I’m in the process of building some new doors for my kitchen cabinets. They are solid hickory frames with hickory plywood panels. I need a clear finish that will hold up in the moist kitchen environment. No stain, just a clear finish. I don’t like glossy finishes, and just want to have a “natural” look.
For furniture, I generally use either boiled linseed oil and a coat of paste wax, or I use Fornby’s tongue oil finish (low gloss), which I think is basically a wiping varnish, and then a coat of paste wax. Does anyone know how Fornby’s would last in a kitchen, especially the cabinets that are over the stove? Or is there something else that would give me low-gloss protection and is easy to apply? It’s just some doors and drawer fronts, and it’s a small kitchen, so I’m looking for something I can wipe or brush on. I don’t want to mess with spraying anything.
Holler
Replies
Water-based polyurethane, in matte or semi-matte finish. Stands up to anything the kitchen will throw at it, and won't yellow appreciably.
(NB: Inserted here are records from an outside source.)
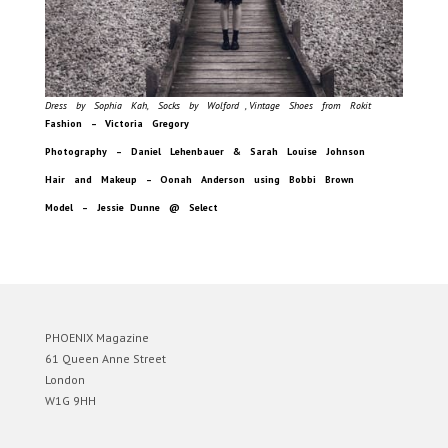
Dress by Sophia Kah, Socks by Wolford , Vintage Shoes from Rokit
Fashion – Victoria Gregory
Photography – Daniel Lehenbauer & Sarah Louise Johnson
Hair and Makeup – Oonah Anderson using Bobbi Brown
Model – Jessie Dunne @ Select
PHOENIX Magazine
61 Queen Anne Street
London
W1G 9HH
Spraying would be better, but it can be easily brushed. Three coats.
DR
Holler,
I agree with ring. I'm finishing up kitchen cabinets for my daughter and son-in-law. Water based poly, 4 coats on everything except the door and drawer fronts which will get 5 or 6 and then rubbed out. I always use glossy for the first 2 coats and semi on the rest. I also use a painting pad and just be careful with the bubbles. One more thing. Use the best poly you can get.
ASK
One more question. What exactly is "hand rubbed" and how do you do it with water poly?
Holler,
For years I used to rub out varnishes with pumice and oil, or pumice and water. Lots of elbow grease and great results. (Check any good finishing book). But at the rate our shop turns out kitchens it is just impractical. I spray (in a very good spray room) water-based polyurethane, 3 or 4 coats, sanding with 320 grit between. After the last coat is dry I sand with 1500 grit paper. This is not really sanding, it is a light going-over with the same piece of 1500 paper I've been using for 6 months at least. It may not be esoteric, but it is lightening fast and 90% as good as rubbing my arm off.
DR
Edited 6/3/2005 3:11 am ET by ring
I prefer regular polyurethane to water based versions. I find it harder and more durable,easier to rub out. But the better ones cost more; and the poorer performers use soya resins which are hard to buff. Its color is slightly more amber but this adds warmth, similar to what linseed oil does. And some waterbased polys are not at all any "safer" to work with. A readup of MSDS sheets will tell you that.